Cob bit his lip and paused on the ledge. He wanted to believe it. They had been together as long as he could remember, up and down the mountains and in and out of the caves that riddled its damp innards. In the bramble yards and narrow places and blinding icicle gardens, and in constant trouble with Cob’s stern father. But through the dull rumble of the unseen waterfall, he thought he heard voices in the distance. Maybe Lerien’s village friends lying in wait for them–for him, the credulous mountain kid. The cave-dweller, isolated with his hermit parents in the cliffs. He wondered how many he would have to fight.

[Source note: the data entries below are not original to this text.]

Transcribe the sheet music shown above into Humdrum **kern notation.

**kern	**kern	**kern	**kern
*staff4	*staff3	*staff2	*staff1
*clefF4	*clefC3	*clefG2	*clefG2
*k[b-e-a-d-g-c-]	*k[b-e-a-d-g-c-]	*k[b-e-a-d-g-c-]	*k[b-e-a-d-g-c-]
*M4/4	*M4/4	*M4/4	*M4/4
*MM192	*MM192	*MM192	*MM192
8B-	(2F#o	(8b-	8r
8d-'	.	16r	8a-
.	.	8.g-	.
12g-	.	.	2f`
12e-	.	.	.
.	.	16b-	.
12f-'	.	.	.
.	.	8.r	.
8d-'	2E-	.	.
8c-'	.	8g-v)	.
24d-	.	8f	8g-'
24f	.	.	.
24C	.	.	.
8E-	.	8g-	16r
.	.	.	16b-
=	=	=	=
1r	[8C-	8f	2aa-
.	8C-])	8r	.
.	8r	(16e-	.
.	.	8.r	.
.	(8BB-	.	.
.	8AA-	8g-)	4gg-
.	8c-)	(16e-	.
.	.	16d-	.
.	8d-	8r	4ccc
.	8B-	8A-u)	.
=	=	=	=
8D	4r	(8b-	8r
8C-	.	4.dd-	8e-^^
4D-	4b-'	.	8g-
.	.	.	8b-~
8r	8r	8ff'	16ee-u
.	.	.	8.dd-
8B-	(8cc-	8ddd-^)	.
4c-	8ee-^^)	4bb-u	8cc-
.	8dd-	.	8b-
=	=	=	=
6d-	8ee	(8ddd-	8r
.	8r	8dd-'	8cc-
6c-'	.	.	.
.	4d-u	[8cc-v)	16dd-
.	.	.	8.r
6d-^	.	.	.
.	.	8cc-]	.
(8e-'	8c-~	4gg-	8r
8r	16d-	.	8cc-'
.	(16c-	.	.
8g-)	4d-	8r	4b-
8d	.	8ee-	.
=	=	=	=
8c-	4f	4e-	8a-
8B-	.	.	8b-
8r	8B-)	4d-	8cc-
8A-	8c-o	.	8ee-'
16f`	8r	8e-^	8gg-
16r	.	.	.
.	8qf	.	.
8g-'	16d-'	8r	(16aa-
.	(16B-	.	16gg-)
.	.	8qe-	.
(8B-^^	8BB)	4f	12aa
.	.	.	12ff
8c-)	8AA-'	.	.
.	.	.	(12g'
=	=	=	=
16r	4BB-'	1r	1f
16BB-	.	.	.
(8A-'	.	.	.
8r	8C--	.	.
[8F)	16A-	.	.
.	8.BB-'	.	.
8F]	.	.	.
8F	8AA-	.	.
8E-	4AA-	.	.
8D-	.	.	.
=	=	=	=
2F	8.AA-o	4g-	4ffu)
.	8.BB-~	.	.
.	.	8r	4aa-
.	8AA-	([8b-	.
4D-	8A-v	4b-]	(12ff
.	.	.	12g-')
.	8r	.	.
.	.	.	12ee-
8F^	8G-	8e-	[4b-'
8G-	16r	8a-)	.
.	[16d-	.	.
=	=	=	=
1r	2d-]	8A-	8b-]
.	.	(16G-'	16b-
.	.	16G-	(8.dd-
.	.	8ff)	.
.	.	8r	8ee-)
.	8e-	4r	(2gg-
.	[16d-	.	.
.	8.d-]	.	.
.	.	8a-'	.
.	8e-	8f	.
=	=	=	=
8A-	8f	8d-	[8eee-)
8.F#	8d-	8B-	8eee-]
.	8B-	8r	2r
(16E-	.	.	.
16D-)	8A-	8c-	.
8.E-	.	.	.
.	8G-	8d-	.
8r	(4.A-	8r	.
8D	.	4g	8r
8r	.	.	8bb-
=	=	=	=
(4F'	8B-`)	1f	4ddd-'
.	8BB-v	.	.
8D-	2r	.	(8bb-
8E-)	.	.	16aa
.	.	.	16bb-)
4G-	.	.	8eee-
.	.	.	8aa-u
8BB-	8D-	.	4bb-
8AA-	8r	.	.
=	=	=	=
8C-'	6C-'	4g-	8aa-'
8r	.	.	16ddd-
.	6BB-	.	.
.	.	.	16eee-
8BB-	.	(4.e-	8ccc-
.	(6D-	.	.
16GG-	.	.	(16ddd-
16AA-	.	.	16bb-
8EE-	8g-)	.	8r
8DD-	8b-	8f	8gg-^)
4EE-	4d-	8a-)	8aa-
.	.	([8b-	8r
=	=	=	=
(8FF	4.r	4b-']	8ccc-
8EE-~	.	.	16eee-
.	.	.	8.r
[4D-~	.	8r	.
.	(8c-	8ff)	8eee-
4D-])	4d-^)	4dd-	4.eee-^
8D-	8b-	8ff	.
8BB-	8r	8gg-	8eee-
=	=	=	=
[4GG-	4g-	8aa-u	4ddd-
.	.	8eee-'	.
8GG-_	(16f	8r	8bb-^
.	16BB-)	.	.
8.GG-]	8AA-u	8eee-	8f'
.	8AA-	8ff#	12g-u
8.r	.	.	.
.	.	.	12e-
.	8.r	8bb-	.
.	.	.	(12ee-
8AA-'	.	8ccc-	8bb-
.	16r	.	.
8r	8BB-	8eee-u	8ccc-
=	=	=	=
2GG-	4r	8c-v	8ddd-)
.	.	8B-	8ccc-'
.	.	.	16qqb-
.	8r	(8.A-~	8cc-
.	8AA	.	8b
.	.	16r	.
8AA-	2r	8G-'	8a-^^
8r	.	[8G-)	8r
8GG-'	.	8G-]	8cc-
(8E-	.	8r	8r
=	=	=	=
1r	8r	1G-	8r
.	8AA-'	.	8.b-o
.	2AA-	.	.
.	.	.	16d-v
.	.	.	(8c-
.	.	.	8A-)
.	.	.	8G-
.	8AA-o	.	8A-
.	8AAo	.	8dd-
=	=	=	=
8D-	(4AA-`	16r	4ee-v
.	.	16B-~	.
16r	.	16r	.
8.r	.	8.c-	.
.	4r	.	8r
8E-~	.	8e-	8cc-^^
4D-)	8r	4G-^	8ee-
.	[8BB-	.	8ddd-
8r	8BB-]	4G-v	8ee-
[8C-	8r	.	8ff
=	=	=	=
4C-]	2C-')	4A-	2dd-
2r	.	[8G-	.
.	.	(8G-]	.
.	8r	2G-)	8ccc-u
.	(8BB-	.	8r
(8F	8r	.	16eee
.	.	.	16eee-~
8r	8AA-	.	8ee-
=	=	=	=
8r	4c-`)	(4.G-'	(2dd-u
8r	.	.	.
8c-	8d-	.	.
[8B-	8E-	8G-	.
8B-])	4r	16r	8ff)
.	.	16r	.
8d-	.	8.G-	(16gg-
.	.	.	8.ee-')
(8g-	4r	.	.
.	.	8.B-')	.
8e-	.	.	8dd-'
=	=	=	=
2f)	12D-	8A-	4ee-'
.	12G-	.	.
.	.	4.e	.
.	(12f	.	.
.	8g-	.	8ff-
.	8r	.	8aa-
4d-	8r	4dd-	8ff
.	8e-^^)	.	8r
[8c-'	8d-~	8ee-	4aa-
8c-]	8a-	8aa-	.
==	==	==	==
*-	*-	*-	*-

Or– A chill ran through him. What if the stories were right? What if it was the mountain spirits, whispering from the cliff’s cracks? Had the mist been so high before, cloaking the path and cutting off the rest of the world?
He squeezed his eyes shut, willing himself steady. Jus’ my imagination. Nothing there.
“Come on!” Lerien called. With a sigh, Cob turned his face back to the cliff and opened his eyes.
Two black hands reached out from the stone.
He jerked back wildly, a yelp of terror springing from his throat. Boots slipped, hands lost their purchase, and–
(This was the beginning of book 1 circa 2009, about three drafts ago. I removed it because I decided not to start with a dream sequence. The dream is currently thumbnailed later in the text.)